-- Problem --
Please write out exactly, without any picture, each line from the first in the listing through the line that includes "<sup>9</sup> ARNOLD | 04 |".

____________

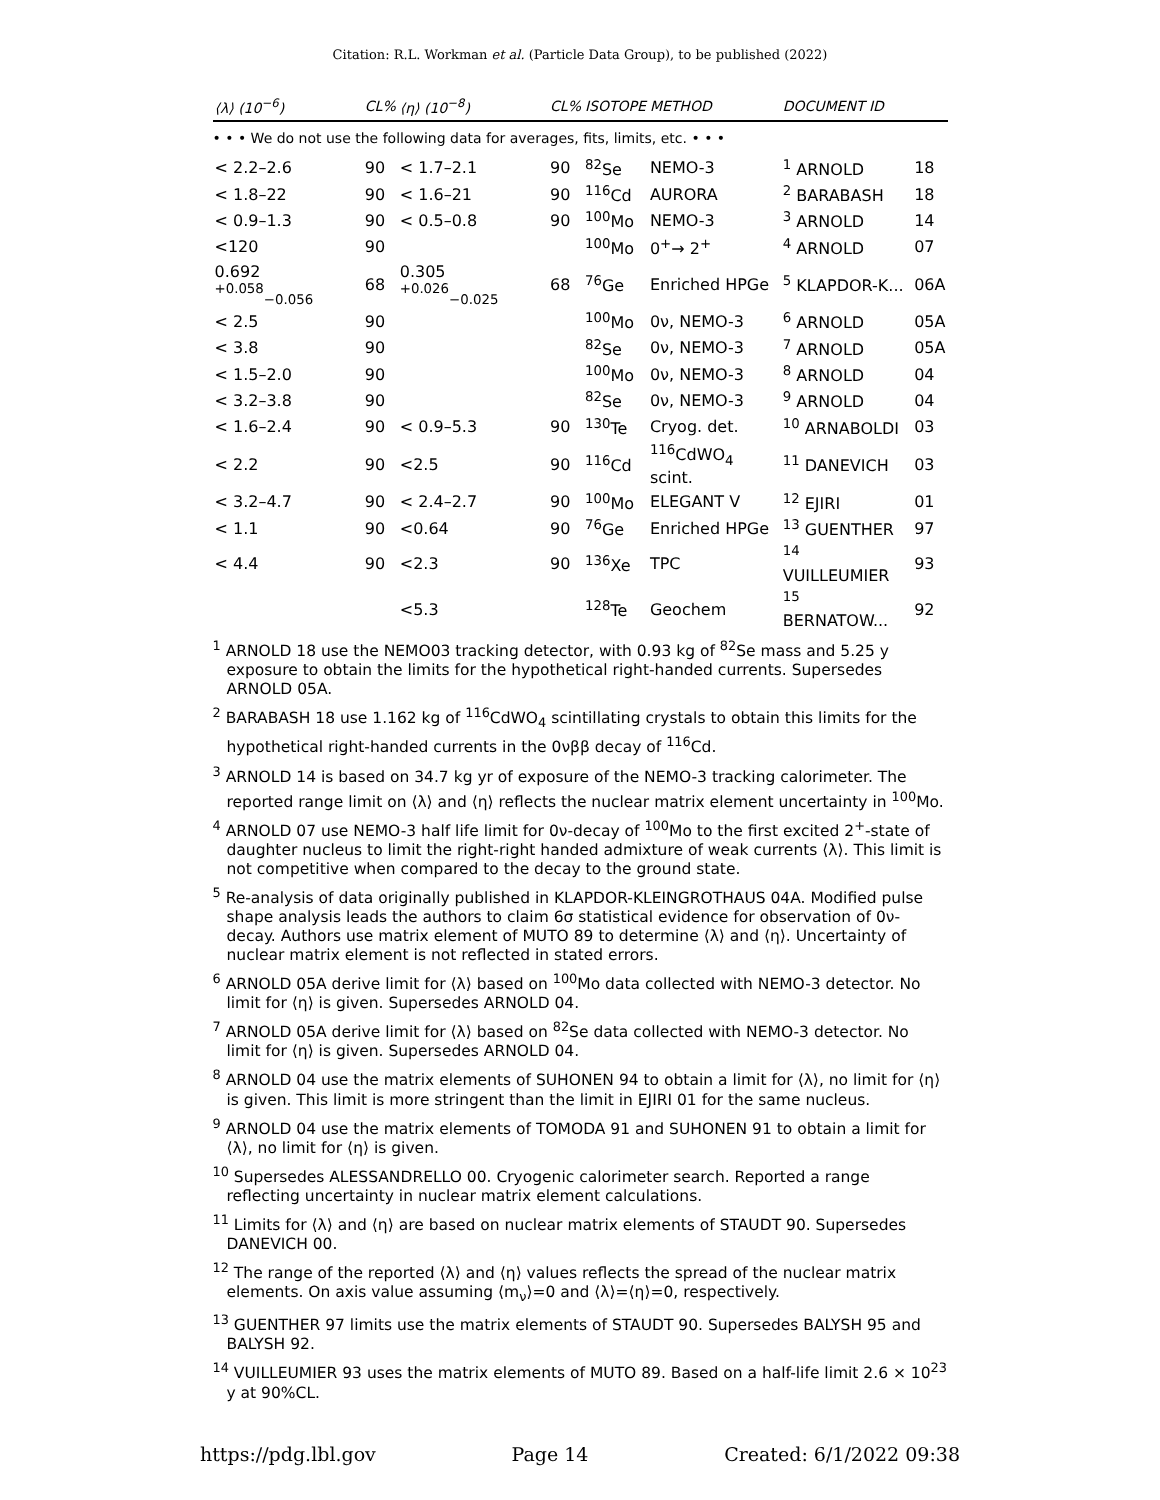Citation: R.L. Workman et al. (Particle Data Group), to be published (2022)
| ⟨λ⟩ (10<sup>−6</sup>) | CL% | ⟨η⟩ (10<sup>−8</sup>) | CL% | ISOTOPE | METHOD | DOCUMENT ID | |
| --- | --- | --- | --- | --- | --- | --- | --- |
| • • • We do not use the following data for averages, fits, limits, etc. • • • | | | | | | | |
| < 2.2–2.6 | 90 | < 1.7–2.1 | 90 | <sup>82</sup>Se | NEMO-3 | <sup>1</sup> ARNOLD | 18 |
| < 1.8–22 | 90 | < 1.6–21 | 90 | <sup>116</sup>Cd | AURORA | <sup>2</sup> BARABASH | 18 |
| < 0.9–1.3 | 90 | < 0.5–0.8 | 90 | <sup>100</sup>Mo | NEMO-3 | <sup>3</sup> ARNOLD | 14 |
| <120 | 90 | | | <sup>100</sup>Mo | 0<sup>+</sup>→ 2<sup>+</sup> | <sup>4</sup> ARNOLD | 07 |
| 0.692 <sup>+0.058</sup><sub>−0.056</sub> | 68 | 0.305 <sup>+0.026</sup><sub>−0.025</sub> | 68 | <sup>76</sup>Ge | Enriched HPGe | <sup>5</sup> KLAPDOR-K... | 06A |
| < 2.5 | 90 | | | <sup>100</sup>Mo | 0ν, NEMO-3 | <sup>6</sup> ARNOLD | 05A |
| < 3.8 | 90 | | | <sup>82</sup>Se | 0ν, NEMO-3 | <sup>7</sup> ARNOLD | 05A |
| < 1.5–2.0 | 90 | | | <sup>100</sup>Mo | 0ν, NEMO-3 | <sup>8</sup> ARNOLD | 04 |
| < 3.2–3.8 | 90 | | | <sup>82</sup>Se | 0ν, NEMO-3 | <sup>9</sup> ARNOLD | 04 |
| < 1.6–2.4 | 90 | < 0.9–5.3 | 90 | <sup>130</sup>Te | Cryog. det. | <sup>10</sup> ARNABOLDI | 03 |
| < 2.2 | 90 | <2.5 | 90 | <sup>116</sup>Cd | <sup>116</sup>CdWO<sub>4</sub> scint. | <sup>11</sup> DANEVICH | 03 |
| < 3.2–4.7 | 90 | < 2.4–2.7 | 90 | <sup>100</sup>Mo | ELEGANT V | <sup>12</sup> EJIRI | 01 |
| < 1.1 | 90 | <0.64 | 90 | <sup>76</sup>Ge | Enriched HPGe | <sup>13</sup> GUENTHER | 97 |
| < 4.4 | 90 | <2.3 | 90 | <sup>136</sup>Xe | TPC | <sup>14</sup> VUILLEUMIER | 93 |
| | | <5.3 | | <sup>128</sup>Te | Geochem | <sup>15</sup> BERNATOW... | 92 |
<sup>1</sup> ARNOLD 18 use the NEMO03 tracking detector, with 0.93 kg of <sup>82</sup>Se mass and 5.25 y exposure to obtain the limits for the hypothetical right-handed currents. Supersedes ARNOLD 05A.
<sup>2</sup> BARABASH 18 use 1.162 kg of <sup>116</sup>CdWO<sub>4</sub> scintillating crystals to obtain this limits for the hypothetical right-handed currents in the 0νββ decay of <sup>116</sup>Cd.
<sup>3</sup> ARNOLD 14 is based on 34.7 kg yr of exposure of the NEMO-3 tracking calorimeter. The reported range limit on ⟨λ⟩ and ⟨η⟩ reflects the nuclear matrix element uncertainty in <sup>100</sup>Mo.
<sup>4</sup> ARNOLD 07 use NEMO-3 half life limit for 0ν-decay of <sup>100</sup>Mo to the first excited 2<sup>+</sup>-state of daughter nucleus to limit the right-right handed admixture of weak currents ⟨λ⟩. This limit is not competitive when compared to the decay to the ground state.
<sup>5</sup> Re-analysis of data originally published in KLAPDOR-KLEINGROTHAUS 04A. Modified pulse shape analysis leads the authors to claim 6σ statistical evidence for observation of 0ν-decay. Authors use matrix element of MUTO 89 to determine ⟨λ⟩ and ⟨η⟩. Uncertainty of nuclear matrix element is not reflected in stated errors.
<sup>6</sup> ARNOLD 05A derive limit for ⟨λ⟩ based on <sup>100</sup>Mo data collected with NEMO-3 detector. No limit for ⟨η⟩ is given. Supersedes ARNOLD 04.
<sup>7</sup> ARNOLD 05A derive limit for ⟨λ⟩ based on <sup>82</sup>Se data collected with NEMO-3 detector. No limit for ⟨η⟩ is given. Supersedes ARNOLD 04.
<sup>8</sup> ARNOLD 04 use the matrix elements of SUHONEN 94 to obtain a limit for ⟨λ⟩, no limit for ⟨η⟩ is given. This limit is more stringent than the limit in EJIRI 01 for the same nucleus.
<sup>9</sup> ARNOLD 04 use the matrix elements of TOMODA 91 and SUHONEN 91 to obtain a limit for ⟨λ⟩, no limit for ⟨η⟩ is given.
<sup>10</sup> Supersedes ALESSANDRELLO 00. Cryogenic calorimeter search. Reported a range reflecting uncertainty in nuclear matrix element calculations.
<sup>11</sup> Limits for ⟨λ⟩ and ⟨η⟩ are based on nuclear matrix elements of STAUDT 90. Supersedes DANEVICH 00.
<sup>12</sup> The range of the reported ⟨λ⟩ and ⟨η⟩ values reflects the spread of the nuclear matrix elements. On axis value assuming ⟨m<sub>ν</sub>⟩=0 and ⟨λ⟩=⟨η⟩=0, respectively.
<sup>13</sup> GUENTHER 97 limits use the matrix elements of STAUDT 90. Supersedes BALYSH 95 and BALYSH 92.
<sup>14</sup> VUILLEUMIER 93 uses the matrix elements of MUTO 89. Based on a half-life limit 2.6 × 10<sup>23</sup> y at 90%CL.
https://pdg.lbl.gov Page 14 Created: 6/1/2022 09:38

____________

-- Response box --
Citation: R.L. Workman et al. (Particle Data Group), to be published (2022)
| ⟨λ⟩ (10<sup>−6</sup>) | CL% | ⟨η⟩ (10<sup>−8</sup>) | CL% | ISOTOPE | METHOD | DOCUMENT ID | |
| --- | --- | --- | --- | --- | --- | --- | --- |
| • • • We do not use the following data for averages, fits, limits, etc. • • • | | | | | | | |
| < 2.2–2.6 | 90 | < 1.7–2.1 | 90 | <sup>82</sup>Se | NEMO-3 | <sup>1</sup> ARNOLD | 18 |
| < 1.8–22 | 90 | < 1.6–21 | 90 | <sup>116</sup>Cd | AURORA | <sup>2</sup> BARABASH | 18 |
| < 0.9–1.3 | 90 | < 0.5–0.8 | 90 | <sup>100</sup>Mo | NEMO-3 | <sup>3</sup> ARNOLD | 14 |
| <120 | 90 | | | <sup>100</sup>Mo | 0<sup>+</sup>→ 2<sup>+</sup> | <sup>4</sup> ARNOLD | 07 |
| 0.692 <sup>+0.058</sup><sub>−0.056</sub> | 68 | 0.305 <sup>+0.026</sup><sub>−0.025</sub> | 68 | <sup>76</sup>Ge | Enriched HPGe | <sup>5</sup> KLAPDOR-K... | 06A |
| < 2.5 | 90 | | | <sup>100</sup>Mo | 0ν, NEMO-3 | <sup>6</sup> ARNOLD | 05A |
| < 3.8 | 90 | | | <sup>82</sup>Se | 0ν, NEMO-3 | <sup>7</sup> ARNOLD | 05A |
| < 1.5–2.0 | 90 | | | <sup>100</sup>Mo | 0ν, NEMO-3 | <sup>8</sup> ARNOLD | 04 |
| < 3.2–3.8 | 90 | | | <sup>82</sup>Se | 0ν, NEMO-3 | <sup>9</sup> ARNOLD | 04 |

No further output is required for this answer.